• Activity
Return all lines of the listing below that carry the word "shoulder".
╭─ Supplied data
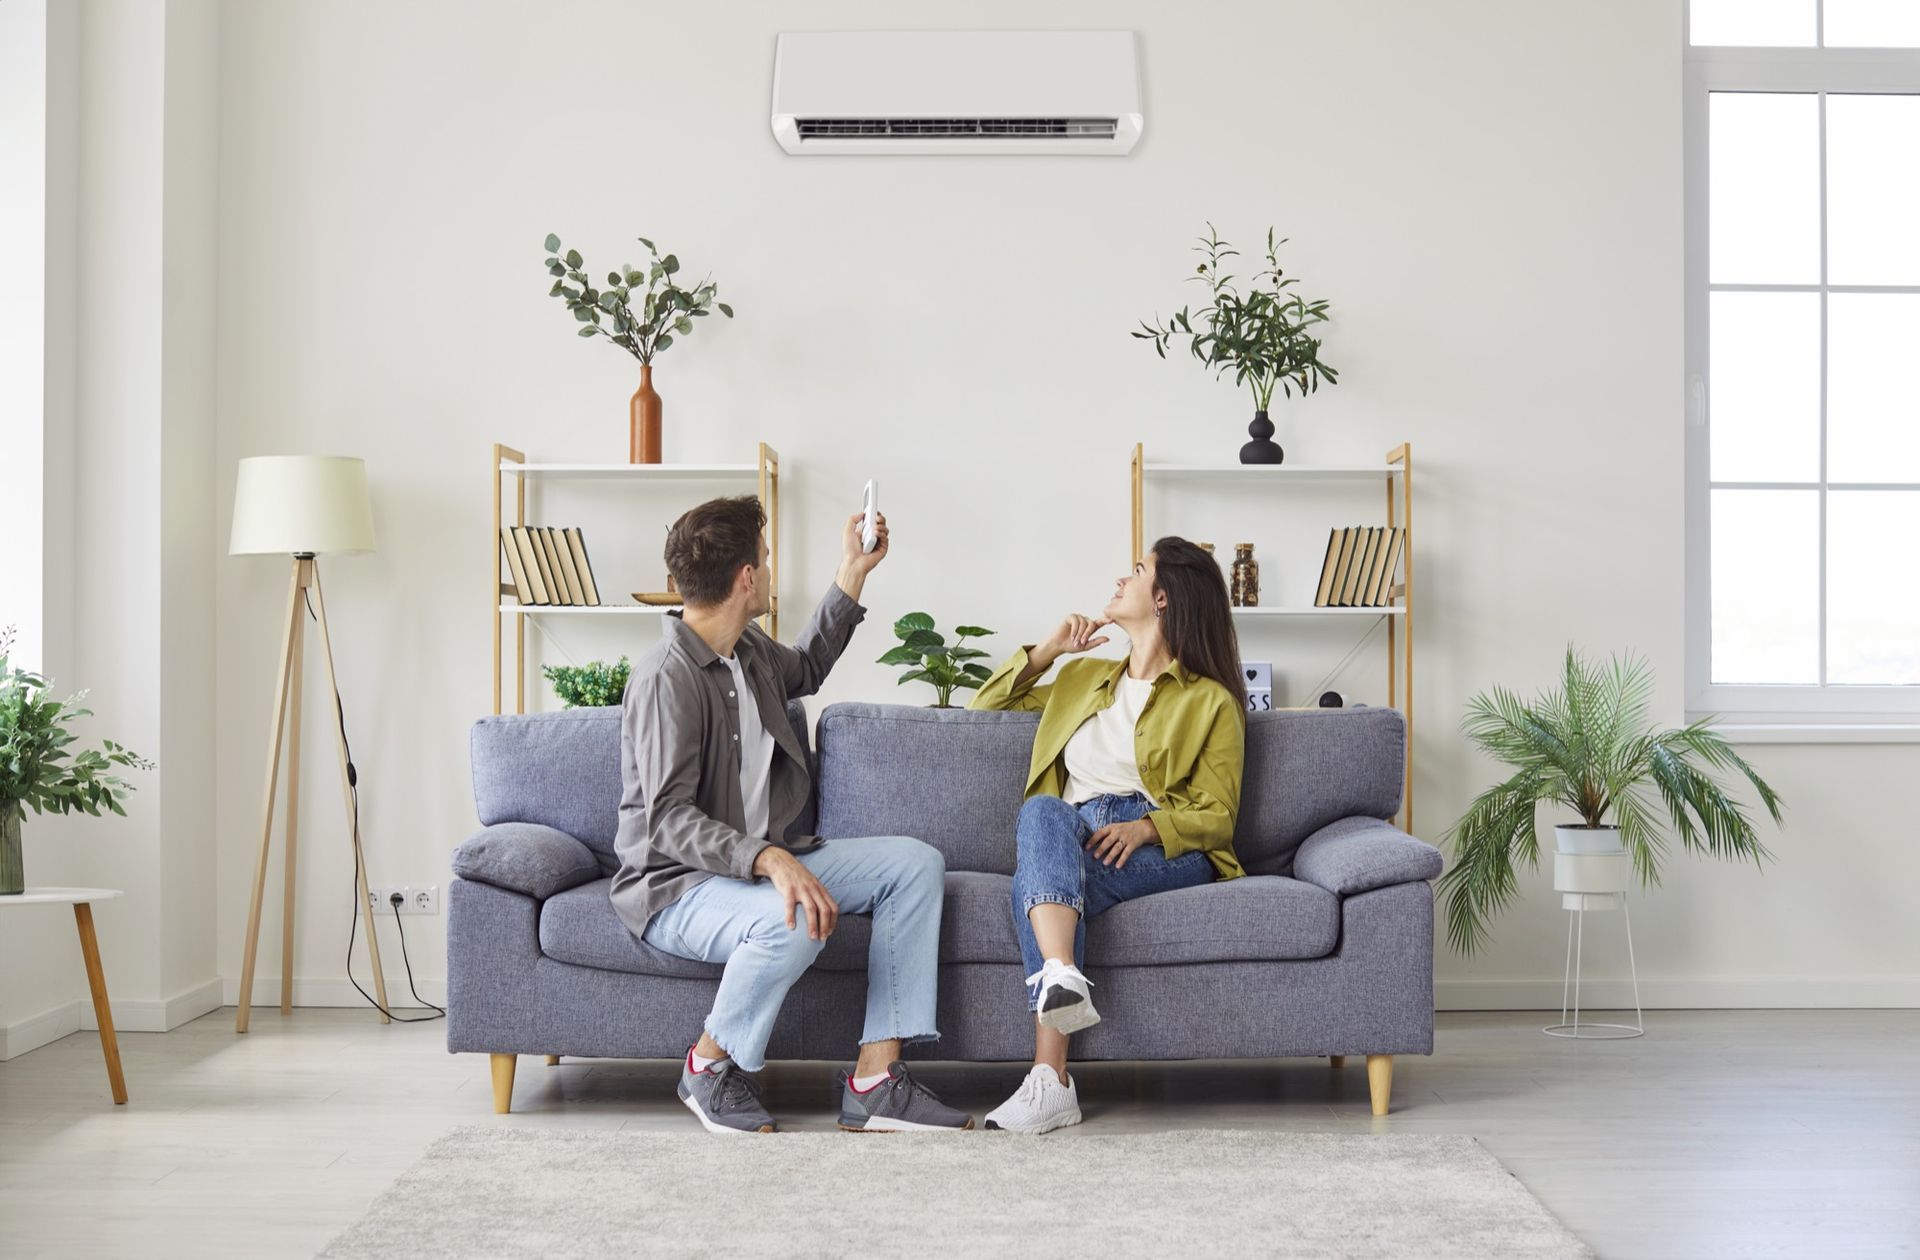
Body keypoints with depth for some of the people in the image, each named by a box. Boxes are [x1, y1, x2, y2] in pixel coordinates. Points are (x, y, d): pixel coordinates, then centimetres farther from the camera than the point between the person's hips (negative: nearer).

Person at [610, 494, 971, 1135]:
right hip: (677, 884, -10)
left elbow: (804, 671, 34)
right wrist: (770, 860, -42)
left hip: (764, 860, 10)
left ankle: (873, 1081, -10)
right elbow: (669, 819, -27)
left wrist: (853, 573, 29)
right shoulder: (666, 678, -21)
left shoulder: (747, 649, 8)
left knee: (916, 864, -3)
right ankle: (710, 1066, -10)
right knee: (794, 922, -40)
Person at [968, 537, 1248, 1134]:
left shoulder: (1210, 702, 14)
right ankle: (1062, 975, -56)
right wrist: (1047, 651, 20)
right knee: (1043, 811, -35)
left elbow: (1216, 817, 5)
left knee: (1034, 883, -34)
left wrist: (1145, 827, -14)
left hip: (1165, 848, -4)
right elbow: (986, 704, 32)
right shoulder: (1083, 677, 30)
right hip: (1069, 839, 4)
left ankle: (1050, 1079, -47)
╰─
• Your solution
right shoulder: (666, 678, -21)
left shoulder: (747, 649, 8)
left shoulder: (1210, 702, 14)
right shoulder: (1083, 677, 30)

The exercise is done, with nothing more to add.